• [What the exercise asks]
With the images left out, print every entry that follows exactly.

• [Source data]
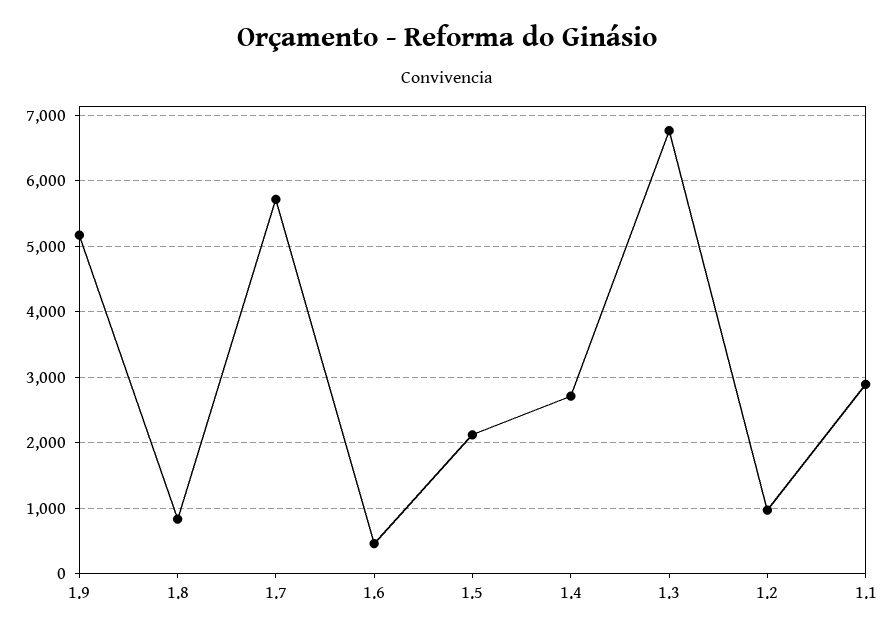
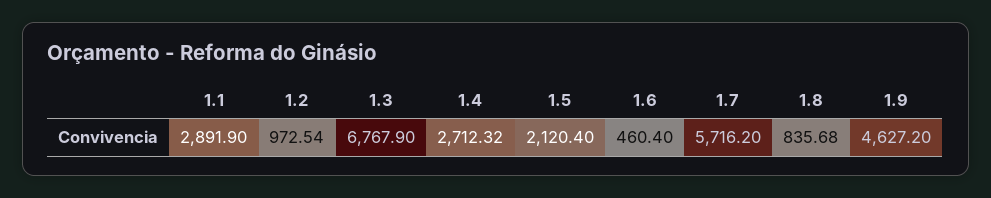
  {
-   "1.9": 5200,
+   "1.9": 4627.2,
    "1.8": 835.68,
    "1.7": 5716.2,
    "1.6": 460.4,
    "1.5": 2120.4,
    "1.4": 2712.32,
    "1.3": 6767.9,
    "1.2": 972.54,
    "1.1": 2891.9
  }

• [Answer to the problem]
  {
-   "1.9": 5200,
+   "1.9": 4627.2,
    "1.8": 835.68,
    "1.7": 5716.2,
    "1.6": 460.4,
    "1.5": 2120.4,
    "1.4": 2712.32,
    "1.3": 6767.9,
    "1.2": 972.54,
    "1.1": 2891.9
  }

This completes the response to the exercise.